Prompt -
Lay out the listing as a numbered list, starting at its first line and ending at the line that contains "yellow zone without". Leave out blank lines.

BEGIN Source material

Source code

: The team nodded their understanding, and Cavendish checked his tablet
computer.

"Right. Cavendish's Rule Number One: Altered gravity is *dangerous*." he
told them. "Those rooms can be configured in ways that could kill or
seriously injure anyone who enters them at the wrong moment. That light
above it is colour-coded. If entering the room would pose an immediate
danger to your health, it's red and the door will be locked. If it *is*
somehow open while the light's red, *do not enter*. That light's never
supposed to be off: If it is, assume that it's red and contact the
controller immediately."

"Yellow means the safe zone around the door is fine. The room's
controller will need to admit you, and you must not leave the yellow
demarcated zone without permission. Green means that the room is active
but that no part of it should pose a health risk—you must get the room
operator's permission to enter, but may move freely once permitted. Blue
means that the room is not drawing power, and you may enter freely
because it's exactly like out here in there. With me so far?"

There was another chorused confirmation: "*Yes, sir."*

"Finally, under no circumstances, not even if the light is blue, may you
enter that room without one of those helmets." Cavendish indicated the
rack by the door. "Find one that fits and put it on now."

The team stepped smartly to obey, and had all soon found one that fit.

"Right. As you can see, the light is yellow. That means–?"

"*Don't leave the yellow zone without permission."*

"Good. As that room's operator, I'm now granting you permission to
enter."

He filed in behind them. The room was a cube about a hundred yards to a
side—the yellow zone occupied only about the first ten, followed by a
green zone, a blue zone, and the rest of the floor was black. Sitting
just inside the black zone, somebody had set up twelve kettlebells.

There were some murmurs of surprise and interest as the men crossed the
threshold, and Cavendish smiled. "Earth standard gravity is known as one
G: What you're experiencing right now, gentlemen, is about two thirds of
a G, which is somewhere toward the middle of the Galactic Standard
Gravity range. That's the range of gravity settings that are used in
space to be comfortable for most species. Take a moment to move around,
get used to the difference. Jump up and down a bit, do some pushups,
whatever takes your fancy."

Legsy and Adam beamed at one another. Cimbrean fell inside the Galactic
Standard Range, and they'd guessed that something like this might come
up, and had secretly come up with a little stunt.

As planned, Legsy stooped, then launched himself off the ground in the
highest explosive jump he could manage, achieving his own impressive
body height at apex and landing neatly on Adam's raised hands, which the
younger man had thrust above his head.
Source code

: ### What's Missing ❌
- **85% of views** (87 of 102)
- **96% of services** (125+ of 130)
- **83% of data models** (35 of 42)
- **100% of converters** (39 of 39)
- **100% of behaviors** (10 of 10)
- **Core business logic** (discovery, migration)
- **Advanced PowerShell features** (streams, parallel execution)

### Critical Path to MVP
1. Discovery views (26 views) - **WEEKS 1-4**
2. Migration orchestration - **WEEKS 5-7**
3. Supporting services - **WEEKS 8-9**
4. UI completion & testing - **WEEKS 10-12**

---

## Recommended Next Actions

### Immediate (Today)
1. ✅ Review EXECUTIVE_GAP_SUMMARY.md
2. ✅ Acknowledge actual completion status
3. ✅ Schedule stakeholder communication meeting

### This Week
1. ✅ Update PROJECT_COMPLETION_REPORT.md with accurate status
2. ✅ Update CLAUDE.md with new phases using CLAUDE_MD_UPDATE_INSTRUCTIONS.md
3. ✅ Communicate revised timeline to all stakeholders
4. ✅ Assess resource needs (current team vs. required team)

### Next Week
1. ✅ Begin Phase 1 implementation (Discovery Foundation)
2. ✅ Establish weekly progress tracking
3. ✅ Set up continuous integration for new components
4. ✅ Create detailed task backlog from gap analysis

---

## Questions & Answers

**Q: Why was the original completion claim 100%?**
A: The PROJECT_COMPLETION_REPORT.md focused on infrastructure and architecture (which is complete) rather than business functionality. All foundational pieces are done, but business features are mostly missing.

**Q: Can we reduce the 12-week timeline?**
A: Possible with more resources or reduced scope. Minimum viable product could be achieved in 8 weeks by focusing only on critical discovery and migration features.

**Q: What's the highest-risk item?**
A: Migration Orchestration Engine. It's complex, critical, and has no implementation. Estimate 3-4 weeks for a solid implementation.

END Source material

Reply to the task -
1. Source code
2. : The team nodded their understanding, and Cavendish checked his tablet
3. computer.
4. "Right. Cavendish's Rule Number One: Altered gravity is *dangerous*." he
5. told them. "Those rooms can be configured in ways that could kill or
6. seriously injure anyone who enters them at the wrong moment. That light
7. above it is colour-coded. If entering the room would pose an immediate
8. danger to your health, it's red and the door will be locked. If it *is*
9. somehow open while the light's red, *do not enter*. That light's never
10. supposed to be off: If it is, assume that it's red and contact the
11. controller immediately."
12. "Yellow means the safe zone around the door is fine. The room's
13. controller will need to admit you, and you must not leave the yellow
14. demarcated zone without permission. Green means that the room is active
15. but that no part of it should pose a health risk—you must get the room
16. operator's permission to enter, but may move freely once permitted. Blue
17. means that the room is not drawing power, and you may enter freely
18. because it's exactly like out here in there. With me so far?"
19. There was another chorused confirmation: "*Yes, sir."*
20. "Finally, under no circumstances, not even if the light is blue, may you
21. enter that room without one of those helmets." Cavendish indicated the
22. rack by the door. "Find one that fits and put it on now."
23. The team stepped smartly to obey, and had all soon found one that fit.
24. "Right. As you can see, the light is yellow. That means–?"
25. "*Don't leave the yellow zone without permission."*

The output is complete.